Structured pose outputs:
______________________________

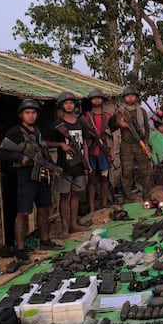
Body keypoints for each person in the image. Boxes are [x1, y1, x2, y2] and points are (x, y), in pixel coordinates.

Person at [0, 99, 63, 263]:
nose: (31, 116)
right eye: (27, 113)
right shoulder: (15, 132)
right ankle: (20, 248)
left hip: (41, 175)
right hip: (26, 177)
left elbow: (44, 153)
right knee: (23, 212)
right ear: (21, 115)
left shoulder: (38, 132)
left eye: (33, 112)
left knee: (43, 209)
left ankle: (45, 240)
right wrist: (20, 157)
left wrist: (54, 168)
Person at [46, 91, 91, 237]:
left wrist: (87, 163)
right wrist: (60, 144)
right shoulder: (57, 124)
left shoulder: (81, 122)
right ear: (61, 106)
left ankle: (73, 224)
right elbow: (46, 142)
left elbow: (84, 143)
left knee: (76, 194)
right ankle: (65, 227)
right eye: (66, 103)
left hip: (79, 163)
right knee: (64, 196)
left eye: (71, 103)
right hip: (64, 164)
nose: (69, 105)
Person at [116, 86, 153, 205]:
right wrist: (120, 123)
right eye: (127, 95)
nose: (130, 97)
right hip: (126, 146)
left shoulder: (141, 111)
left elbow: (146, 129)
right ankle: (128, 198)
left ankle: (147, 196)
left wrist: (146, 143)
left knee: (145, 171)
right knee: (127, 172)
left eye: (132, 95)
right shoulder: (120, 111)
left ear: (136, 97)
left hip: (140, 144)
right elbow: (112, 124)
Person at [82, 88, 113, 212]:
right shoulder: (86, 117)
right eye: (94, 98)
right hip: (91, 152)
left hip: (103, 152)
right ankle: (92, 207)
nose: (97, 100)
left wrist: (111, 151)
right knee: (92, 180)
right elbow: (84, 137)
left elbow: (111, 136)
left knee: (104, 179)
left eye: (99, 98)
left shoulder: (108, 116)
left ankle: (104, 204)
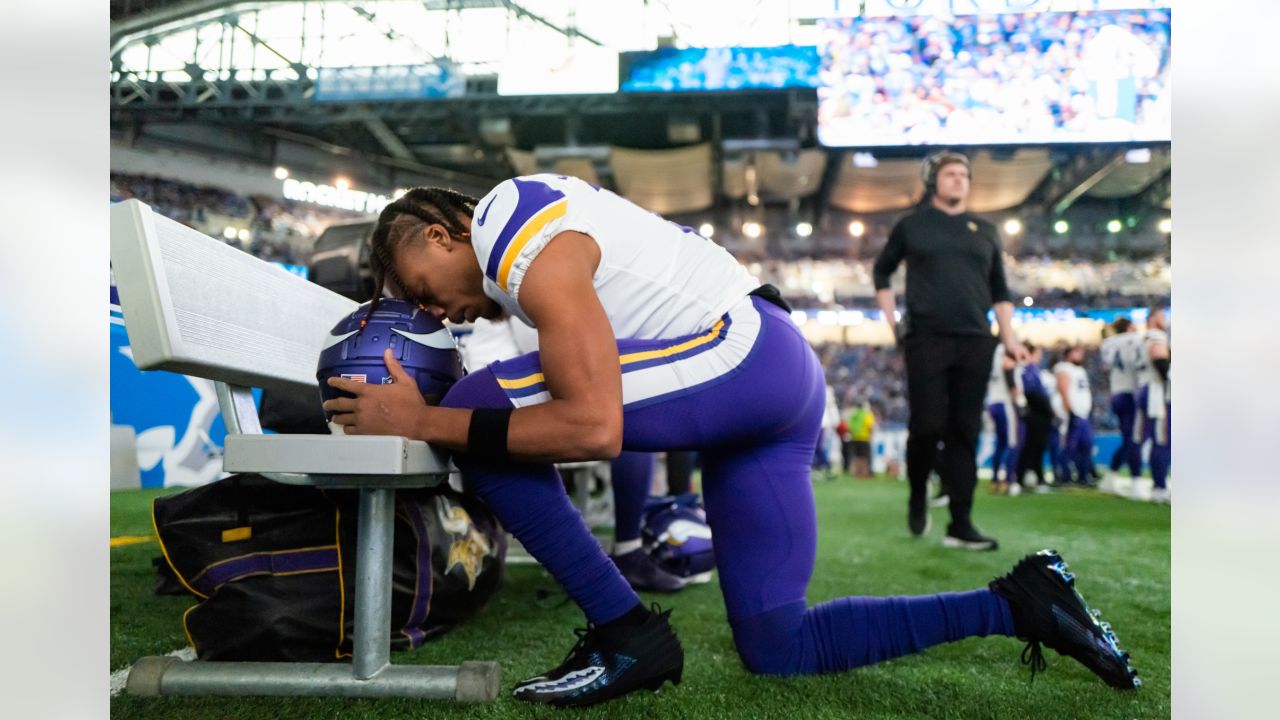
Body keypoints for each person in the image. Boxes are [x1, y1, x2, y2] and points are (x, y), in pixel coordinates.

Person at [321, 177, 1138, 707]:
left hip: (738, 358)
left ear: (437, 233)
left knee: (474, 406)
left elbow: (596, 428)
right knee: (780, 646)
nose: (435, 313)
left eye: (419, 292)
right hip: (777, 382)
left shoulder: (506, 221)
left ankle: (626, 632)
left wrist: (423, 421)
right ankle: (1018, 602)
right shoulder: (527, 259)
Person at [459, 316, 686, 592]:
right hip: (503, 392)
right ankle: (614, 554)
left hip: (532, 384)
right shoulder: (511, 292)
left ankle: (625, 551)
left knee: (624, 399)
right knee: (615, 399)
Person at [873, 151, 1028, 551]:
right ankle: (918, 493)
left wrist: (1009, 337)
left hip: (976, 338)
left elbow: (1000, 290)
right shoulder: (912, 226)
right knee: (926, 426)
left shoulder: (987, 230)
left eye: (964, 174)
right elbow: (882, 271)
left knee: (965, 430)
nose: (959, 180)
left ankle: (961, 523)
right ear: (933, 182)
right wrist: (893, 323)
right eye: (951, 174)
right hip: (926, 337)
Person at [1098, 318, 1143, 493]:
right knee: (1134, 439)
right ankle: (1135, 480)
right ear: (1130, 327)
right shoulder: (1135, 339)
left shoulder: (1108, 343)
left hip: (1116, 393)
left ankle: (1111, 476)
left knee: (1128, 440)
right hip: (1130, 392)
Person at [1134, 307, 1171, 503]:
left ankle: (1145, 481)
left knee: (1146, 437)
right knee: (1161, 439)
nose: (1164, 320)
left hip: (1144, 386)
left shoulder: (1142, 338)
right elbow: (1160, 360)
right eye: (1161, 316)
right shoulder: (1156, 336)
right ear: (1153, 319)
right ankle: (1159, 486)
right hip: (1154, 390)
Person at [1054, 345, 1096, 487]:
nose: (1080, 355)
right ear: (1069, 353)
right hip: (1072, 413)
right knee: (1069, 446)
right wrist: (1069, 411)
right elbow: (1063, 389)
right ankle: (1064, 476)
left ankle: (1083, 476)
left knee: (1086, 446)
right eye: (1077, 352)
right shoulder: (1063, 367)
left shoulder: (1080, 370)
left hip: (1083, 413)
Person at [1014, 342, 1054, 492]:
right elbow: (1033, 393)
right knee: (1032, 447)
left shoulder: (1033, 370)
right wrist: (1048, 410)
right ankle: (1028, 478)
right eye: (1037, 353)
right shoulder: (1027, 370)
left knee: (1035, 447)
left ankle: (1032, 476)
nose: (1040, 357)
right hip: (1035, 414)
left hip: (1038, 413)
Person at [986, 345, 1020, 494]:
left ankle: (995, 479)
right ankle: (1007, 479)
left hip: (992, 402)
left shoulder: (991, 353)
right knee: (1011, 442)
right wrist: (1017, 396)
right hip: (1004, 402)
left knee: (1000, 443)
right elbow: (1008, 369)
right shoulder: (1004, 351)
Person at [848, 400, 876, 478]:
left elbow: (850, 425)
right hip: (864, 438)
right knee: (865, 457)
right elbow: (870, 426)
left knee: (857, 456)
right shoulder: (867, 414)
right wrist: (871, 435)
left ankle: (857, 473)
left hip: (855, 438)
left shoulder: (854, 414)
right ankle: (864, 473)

______________________________

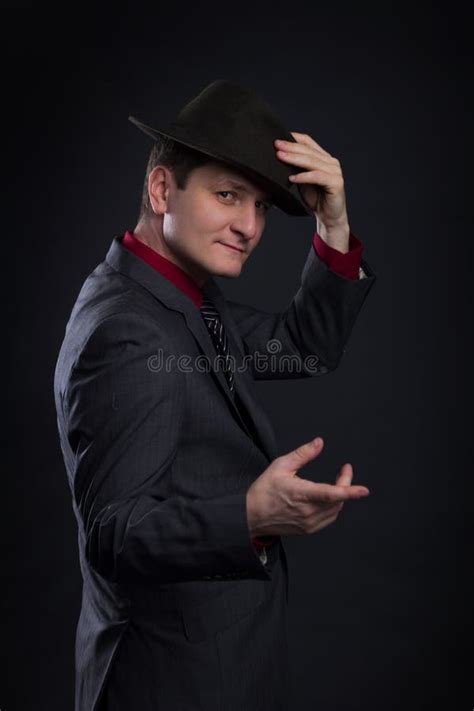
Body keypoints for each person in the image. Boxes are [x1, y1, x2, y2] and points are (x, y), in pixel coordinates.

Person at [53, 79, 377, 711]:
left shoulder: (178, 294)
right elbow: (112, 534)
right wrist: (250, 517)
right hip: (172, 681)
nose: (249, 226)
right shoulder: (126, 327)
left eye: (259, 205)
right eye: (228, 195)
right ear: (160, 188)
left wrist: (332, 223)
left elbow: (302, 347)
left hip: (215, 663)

______________________________

■ Brief ■
Give back, exactly as written, the stretch from the line with "right eye: (1037, 353)" through the line with "left ankle: (857, 473)", and no other lines from the records above.

■ Response ■
right eye: (1037, 353)
right shoulder: (1027, 370)
left knee: (1035, 447)
left ankle: (1032, 476)
nose: (1040, 357)
right hip: (1035, 414)
left hip: (1038, 413)
Person at [986, 345, 1020, 494]:
left ankle: (995, 479)
right ankle: (1007, 479)
left hip: (992, 402)
left shoulder: (991, 353)
right knee: (1011, 442)
right wrist: (1017, 396)
right hip: (1004, 402)
left knee: (1000, 443)
right elbow: (1008, 369)
right shoulder: (1004, 351)
Person at [848, 400, 876, 478]:
left elbow: (850, 425)
right hip: (864, 438)
right knee: (865, 457)
right elbow: (870, 426)
left knee: (857, 456)
right shoulder: (867, 414)
right wrist: (871, 435)
left ankle: (857, 473)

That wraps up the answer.